NameNode startup fails
Exception when initializing the filesystem
{{{ERROR org.apache.hadoop.dfs.NameNode: java.io.EOFException
at java.io.DataInputStream.readFully(DataInputStream.java:178) at org.apache.hadoop.io.UTF8.readFields(UTF8.java:106) at org.apache.hadoop.io.ArrayWritable.readFields(ArrayWritable.java:90) at org.apache.hadoop.dfs.FSEditLog.loadFSEdits(FSEditLog.java:433) at org.apache.hadoop.dfs.FSImage.loadFSEdits(FSImage.java:759) at org.apache.hadoop.dfs.FSImage.loadFSImage(FSImage.java:639) at org.apache.hadoop.dfs.FSImage.recoverTransitionRead(FSImage.java:222) at org.apache.hadoop.dfs.FSDirectory.loadFSImage(FSDirectory.java:79) at org.apache.hadoop.dfs.FSNamesystem.initialize(FSNamesystem.java:254) at org.apache.hadoop.dfs.FSNamesystem.<init>(FSNamesystem.java:235) at org.apache.hadoop.dfs.NameNode.initialize(NameNode.java:131) at org.apache.hadoop.dfs.NameNode.<init>(NameNode.java:176) at org.apache.hadoop.dfs.NameNode.<init>(NameNode.java:162) at org.apache.hadoop.dfs.NameNode.createNameNode(NameNode.java:846) at org.apache.hadoop.dfs.NameNode.main(NameNode.java:855)}}}
This is sometimes encountered if there is a corruption of the edits file in the transaction log. Try using a hex editor or equivalent to open up 'edits' and get rid of the last record. In all cases, the last record might not be complete so your NameNode is not starting. Once you update your edits, start the NameNode and run hadoop fsck / to see if you have any corrupt files and fix/get rid of them.

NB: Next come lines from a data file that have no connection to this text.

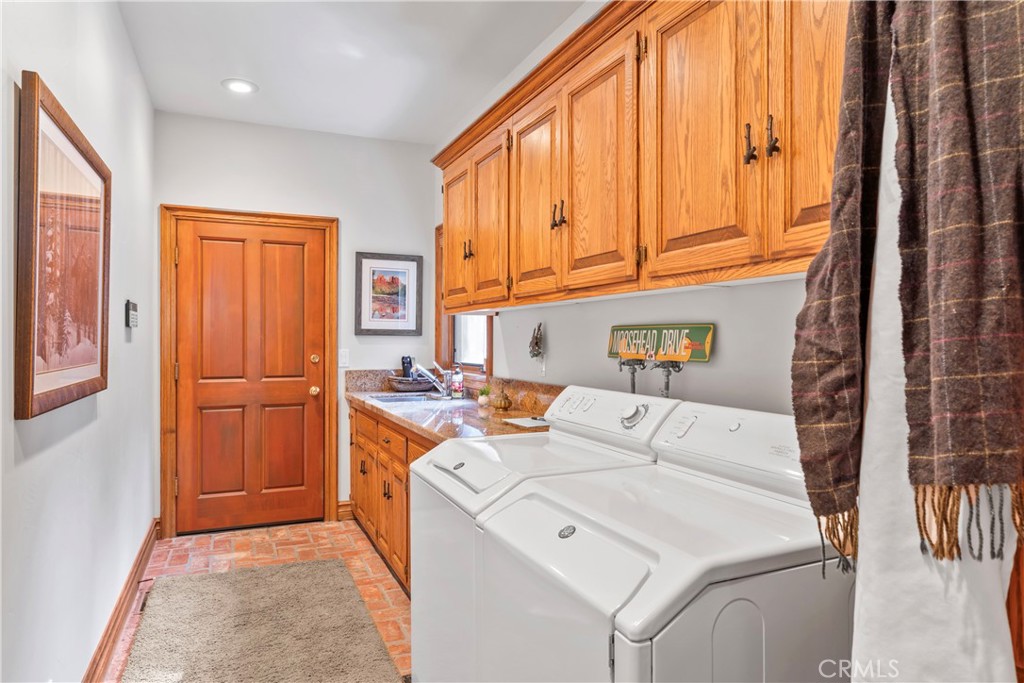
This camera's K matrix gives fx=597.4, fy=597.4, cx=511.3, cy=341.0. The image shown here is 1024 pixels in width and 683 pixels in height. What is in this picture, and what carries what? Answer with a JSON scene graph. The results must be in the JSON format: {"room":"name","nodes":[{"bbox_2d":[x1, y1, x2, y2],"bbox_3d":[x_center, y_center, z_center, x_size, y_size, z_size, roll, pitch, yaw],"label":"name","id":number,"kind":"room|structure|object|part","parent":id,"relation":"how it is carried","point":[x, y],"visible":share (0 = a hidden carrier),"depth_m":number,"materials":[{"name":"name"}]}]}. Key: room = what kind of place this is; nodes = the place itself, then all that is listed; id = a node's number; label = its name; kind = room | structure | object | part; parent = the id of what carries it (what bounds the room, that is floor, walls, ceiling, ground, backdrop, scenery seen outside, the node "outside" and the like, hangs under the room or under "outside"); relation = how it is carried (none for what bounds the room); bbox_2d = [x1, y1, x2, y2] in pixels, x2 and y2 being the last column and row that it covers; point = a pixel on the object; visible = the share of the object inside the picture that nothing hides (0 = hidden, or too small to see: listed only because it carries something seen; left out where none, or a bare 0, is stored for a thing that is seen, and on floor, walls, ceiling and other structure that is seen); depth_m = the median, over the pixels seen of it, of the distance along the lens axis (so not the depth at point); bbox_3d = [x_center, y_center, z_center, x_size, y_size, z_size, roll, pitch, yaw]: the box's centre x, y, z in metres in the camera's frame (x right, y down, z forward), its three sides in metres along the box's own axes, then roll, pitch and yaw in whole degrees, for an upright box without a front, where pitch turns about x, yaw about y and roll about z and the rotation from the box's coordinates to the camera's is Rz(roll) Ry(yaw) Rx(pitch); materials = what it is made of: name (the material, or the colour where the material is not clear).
{"room":"laundry room","nodes":[
{"label":"laundry room","id":0,"kind":"room"},
{"bbox_2d":[0,0,155,682],"bbox_3d":[-1.218,-0.095,1.316,0.133,2.757,5.409,0,0,-24],"label":"left wall","id":1,"kind":"structure","parent":0,"point":[53,76],"depth_m":2.06,"materials":[{"name":"white paint"}]},
{"bbox_2d":[14,70,110,421],"bbox_3d":[-1.365,-0.235,1.855,0.034,0.866,0.879,0,0,-24],"label":"framed picture","id":2,"kind":"object","parent":1,"relation":"attached to","point":[95,351],"visible":0.99,"depth_m":1.71,"materials":[{"name":"brown wood"}]},
{"bbox_2d":[81,520,159,682],"bbox_3d":[-1.236,1.203,1.584,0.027,0.127,4.909,0,0,-24],"label":"baseboard","id":3,"kind":"structure","parent":1,"relation":"attached to","point":[111,622],"depth_m":2.59,"materials":[{"name":"brown wood"}]},
{"bbox_2d":[125,300,138,327],"bbox_3d":[-1.867,-0.132,2.937,0.035,0.136,0.158,0,0,-24],"label":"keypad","id":4,"kind":"object","parent":1,"relation":"attached to","point":[135,315],"visible":0.99,"depth_m":2.88,"materials":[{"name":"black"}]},
{"bbox_2d":[101,519,409,682],"bbox_3d":[-0.417,1.319,1.669,2.053,0.099,5.606,0,0,-24],"label":"brick floor","id":5,"kind":"structure","parent":0,"point":[179,540],"depth_m":3.42,"materials":[{"name":"red brick"}]},
{"bbox_2d":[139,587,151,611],"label":"floor vent","id":6,"kind":"object","parent":5,"relation":"in","point":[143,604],"visible":0.38,"depth_m":2.88,"materials":[{"name":"metal"}]},
{"bbox_2d":[119,558,402,682],"bbox_3d":[-1.004,1.256,2.333,0.951,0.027,2.086,0,0,-24],"label":"rug","id":7,"kind":"object","parent":5,"relation":"on","point":[213,658],"visible":1,"depth_m":2.57,"materials":[{"name":"carpet"}]},
{"bbox_2d":[348,400,438,592],"bbox_3d":[-0.431,0.850,3.308,0.619,0.857,2.256,0,0,-24],"label":"base cabinet","id":8,"kind":"object","parent":5,"relation":"on","point":[407,476],"visible":0.16,"depth_m":3.24,"materials":[{"name":"brown wood"}]},
{"bbox_2d":[347,369,555,443],"bbox_3d":[-0.328,0.327,3.266,0.706,0.166,2.381,0,0,-24],"label":"countertop","id":9,"kind":"structure","parent":8,"relation":"on","point":[371,405],"depth_m":3.15,"materials":[{"name":"brown stone"}]},
{"bbox_2d":[366,391,454,403],"bbox_3d":[-0.668,0.440,3.815,0.485,0.163,0.568,0,0,-24],"label":"sink","id":10,"kind":"object","parent":9,"relation":"in","point":[391,399],"visible":0.37,"depth_m":3.94,"materials":[{"name":"silver metal"}]},
{"bbox_2d":[388,376,435,392],"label":"basket","id":11,"kind":"object","parent":9,"relation":"on","point":[399,387],"visible":0.86,"depth_m":4.09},
{"bbox_2d":[401,355,413,377],"bbox_3d":[-0.759,0.216,4.334,0.072,0.225,0.075,0,0,-24],"label":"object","id":12,"kind":"object","parent":11,"relation":"in","point":[403,363],"visible":0.67,"depth_m":4.31,"materials":[{"name":"black plastic"}]},
{"bbox_2d":[412,360,450,396],"bbox_3d":[-0.495,0.245,3.849,0.244,0.220,0.179,0,0,-24],"label":"faucet","id":13,"kind":"object","parent":9,"relation":"on","point":[425,373],"visible":0.99,"depth_m":3.84,"materials":[{"name":"silver metal"}]},
{"bbox_2d":[451,363,464,398],"bbox_3d":[-0.344,0.245,3.801,0.070,0.226,0.069,0,0,-24],"label":"soap bottle","id":14,"kind":"object","parent":9,"relation":"on","point":[457,387],"visible":1,"depth_m":3.78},
{"bbox_2d":[477,385,492,406],"bbox_3d":[-0.148,0.300,3.346,0.097,0.116,0.098,0,0,-24],"label":"potted plant","id":15,"kind":"object","parent":9,"relation":"on","point":[481,401],"visible":0.99,"depth_m":3.32,"materials":[{"name":"plant"}]},
{"bbox_2d":[492,391,512,410],"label":"decorative jar","id":16,"kind":"object","parent":9,"relation":"on","point":[501,405],"visible":1,"depth_m":3.11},
{"bbox_2d":[502,416,549,428],"bbox_3d":[0.098,0.360,2.647,0.207,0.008,0.231,0,0,-24],"label":"paper","id":17,"kind":"object","parent":9,"relation":"on","point":[532,423],"visible":0.9,"depth_m":2.63,"materials":[{"name":"white paper"}]},
{"bbox_2d":[410,386,677,680],"bbox_3d":[0.093,0.731,1.927,0.695,1.118,0.652,0,0,-24],"label":"washing machine","id":18,"kind":"object","parent":5,"relation":"on","point":[449,520],"visible":0.36,"depth_m":1.79,"materials":[{"name":"white metal"}]},
{"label":"washer lid","id":19,"kind":"part","parent":18,"relation":"part of","materials":[{"name":"white"}]},
{"bbox_3d":[0.384,0.234,1.902,0.066,0.070,0.086,0,0,-24],"label":"dial","id":20,"kind":"part","parent":18,"relation":"part of","materials":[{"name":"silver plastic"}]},
{"bbox_2d":[477,398,852,682],"bbox_3d":[0.382,0.722,1.341,0.716,1.094,0.669,0,0,-24],"label":"washing machine","id":21,"kind":"object","parent":5,"relation":"on","point":[686,612],"visible":0.87,"depth_m":1.13,"materials":[{"name":"white metal"}]},
{"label":"button","id":22,"kind":"part","parent":21,"relation":"part of","materials":[{"name":"silver metal"}]},
{"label":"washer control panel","id":23,"kind":"part","parent":21,"relation":"part of","materials":[{"name":"white plastic"}]},
{"bbox_2d":[156,111,439,532],"bbox_3d":[-1.444,-0.107,4.209,1.870,2.756,0.135,0,0,-24],"label":"back wall","id":24,"kind":"structure","parent":0,"point":[381,237],"depth_m":4.20,"materials":[{"name":"white paint"}]},
{"bbox_2d":[157,205,338,541],"bbox_3d":[-1.756,0.199,4.073,1.074,2.145,0.152,0,0,-24],"label":"door frame","id":25,"kind":"structure","parent":24,"relation":"attached to","point":[333,253],"depth_m":3.91,"materials":[{"name":"brown wood"}]},
{"bbox_2d":[173,217,327,534],"bbox_3d":[-1.745,0.247,4.049,0.891,2.019,0.112,0,0,-24],"label":"wooden door","id":26,"kind":"structure","parent":24,"relation":"in","point":[221,247],"depth_m":4.05,"materials":[{"name":"brown wood"}]},
{"bbox_3d":[-1.394,0.352,4.221,0.066,0.066,0.071,0,0,-24],"label":"doorknob","id":27,"kind":"part","parent":26,"relation":"part of","materials":[{"name":"gold metal"}]},
{"bbox_3d":[-1.373,0.128,4.177,0.062,0.063,0.066,0,0,-24],"label":"deadbolt","id":28,"kind":"part","parent":26,"relation":"part of","materials":[{"name":"gold metal"}]},
{"bbox_2d":[338,348,348,367],"bbox_3d":[-1.193,0.117,4.222,0.073,0.121,0.014,0,0,-24],"label":"light switch","id":29,"kind":"object","parent":24,"relation":"attached to","point":[343,359],"visible":0.97,"depth_m":4.22,"materials":[{"name":"white plastic"}]},
{"bbox_2d":[336,500,352,520],"bbox_3d":[-1.182,1.200,4.240,0.137,0.126,0.020,0,0,-24],"label":"baseboard","id":30,"kind":"structure","parent":24,"relation":"attached to","point":[347,512],"depth_m":4.23,"materials":[{"name":"brown wood"}]},
{"bbox_2d":[353,252,422,335],"bbox_3d":[-0.898,-0.339,4.355,0.472,0.599,0.027,0,0,-24],"label":"framed picture","id":31,"kind":"object","parent":24,"relation":"attached to","point":[403,307],"visible":0.99,"depth_m":4.35},
{"bbox_2d":[113,0,585,143],"bbox_3d":[-0.295,-1.510,1.714,2.165,0.106,5.588,0,0,-24],"label":"ceiling","id":32,"kind":"structure","parent":0,"point":[263,74],"depth_m":3.06,"materials":[{"name":"white paint"}]},
{"bbox_2d":[221,78,257,94],"bbox_3d":[-1.562,-1.463,3.428,0.200,0.012,0.200,0,0,-24],"label":"recessed light","id":33,"kind":"object","parent":32,"relation":"in","point":[243,86],"visible":0.99,"depth_m":3.42,"materials":[{"name":"white"}]},
{"bbox_2d":[438,0,836,421],"bbox_3d":[0.597,-0.104,2.180,0.136,2.815,5.422,0,0,-24],"label":"right wall","id":34,"kind":"structure","parent":0,"point":[726,351],"depth_m":2.22,"materials":[{"name":"white paint"}]},
{"bbox_2d":[433,224,492,377],"bbox_3d":[-0.300,-0.298,3.993,0.160,1.121,0.978,0,0,-24],"label":"window","id":35,"kind":"structure","parent":34,"relation":"in","point":[489,353],"depth_m":4.23,"materials":[{"name":"brown wood"}]},
{"bbox_2d":[528,321,544,361],"bbox_3d":[0.122,0.020,3.050,0.060,0.242,0.142,0,0,-24],"label":"wall ornament","id":36,"kind":"object","parent":34,"relation":"attached to","point":[538,345],"visible":1,"depth_m":3.03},
{"bbox_2d":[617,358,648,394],"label":"water valve","id":37,"kind":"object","parent":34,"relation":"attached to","point":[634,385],"visible":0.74,"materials":[{"name":"grey metal"}]},
{"bbox_2d":[436,0,852,311],"bbox_3d":[0.312,-0.591,2.234,0.354,0.923,2.800,0,0,-24],"label":"upper cabinets","id":38,"kind":"object","parent":34,"relation":"attached to","point":[574,226],"visible":0.81,"depth_m":1.68,"materials":[{"name":"brown wood"}]},
{"bbox_3d":[-0.289,-0.517,3.126,0.063,0.734,0.397,0,0,-24],"label":"cabinet door","id":39,"kind":"part","parent":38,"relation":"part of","materials":[{"name":"brown wood"}]},
{"bbox_3d":[-0.108,-0.504,2.746,0.057,0.753,0.384,0,0,-24],"label":"cabinet door","id":40,"kind":"part","parent":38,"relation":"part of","materials":[{"name":"brown wood"}]},
{"bbox_3d":[0.088,-0.508,2.339,0.075,0.765,0.390,0,0,-24],"label":"cabinet door","id":41,"kind":"part","parent":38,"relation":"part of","materials":[{"name":"brown wood"}]},
{"bbox_3d":[0.164,-0.454,2.157,0.044,0.095,0.050,0,0,-24],"label":"handles","id":42,"kind":"part","parent":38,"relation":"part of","materials":[{"name":"metal"}]},
{"bbox_3d":[0.269,-0.512,1.955,0.056,0.774,0.404,0,0,-24],"label":"cabinet door","id":43,"kind":"part","parent":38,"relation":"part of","materials":[{"name":"brown wood"}]},
{"bbox_3d":[0.476,-0.525,1.576,0.054,0.801,0.371,0,0,-24],"label":"cabinet door","id":44,"kind":"part","parent":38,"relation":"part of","materials":[{"name":"brown wood"}]},
{"bbox_3d":[0.680,-0.544,1.309,0.053,0.828,0.264,0,0,-24],"label":"cabinet door","id":45,"kind":"part","parent":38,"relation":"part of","materials":[{"name":"brown wood"}]},
{"bbox_2d":[605,323,714,361],"bbox_3d":[0.513,0.005,2.157,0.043,0.125,0.527,0,0,-24],"label":"sign","id":46,"kind":"object","parent":34,"relation":"attached to","point":[628,351],"visible":0.99,"depth_m":2.10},
{"bbox_2d":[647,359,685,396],"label":"water valve","id":47,"kind":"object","parent":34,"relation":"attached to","point":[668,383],"visible":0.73,"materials":[{"name":"grey metal"}]},
{"bbox_2d":[840,65,1022,678],"bbox_3d":[0.585,0.070,0.850,0.174,1.307,0.297,0,0,-24],"label":"white robe","id":48,"kind":"object","parent":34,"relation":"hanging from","point":[854,636],"visible":0.47,"depth_m":0.82,"materials":[{"name":"white fabric"}]},
{"bbox_2d":[789,0,1023,565],"bbox_3d":[0.620,-0.178,0.863,0.309,0.951,0.274,0,0,-24],"label":"plaid scarf","id":49,"kind":"object","parent":48,"relation":"on","point":[910,128],"visible":0.98,"depth_m":0.81,"materials":[{"name":"brown fabric"}]}
]}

Take a back up of dfs.name.dir before updating and playing around with it.
Client cannot talk to filesystem
TCP Level Error Messages
Error message: Could not get block locations. Aborting...
There are number of possible of causes for this.
- The namenode may be overloaded. Check the logs for messages that say "discarding calls..."
- There may not be enough (any) datanodes for the data to be written. Again, check the logs.
- The datanodes on which the blocks were stored might be down.
Error message: Could not obtain block
Your logs contain something like {{{INFO hdfs.DFSClient: Could not obtain block blk_-4157273618194597760_1160
- from any node: java.io.IOException: No live nodes contain current block}}}
There are no live datanodes containing a copy of the block of the file you are looking for. Bring up any nodes that are down, or skip that block.
Reduce hangs
This can be a DNS issue. Two problems which have been encountered in practice are:
Machines with multiple NICs. In this case, set dfs.datanode.dns.interface (in hdfs-site.xml) and mapred.datanode.dns.interface (in mapred-site.xml) to the name of the network interface used by Hadoop (something like eth0 under Linux),
Badly formatted or incorrect hosts files (/etc/hosts under Linux) can wreak havoc. Any DNS problem will hobble Hadoop, so ensure that names can be resolved correctly.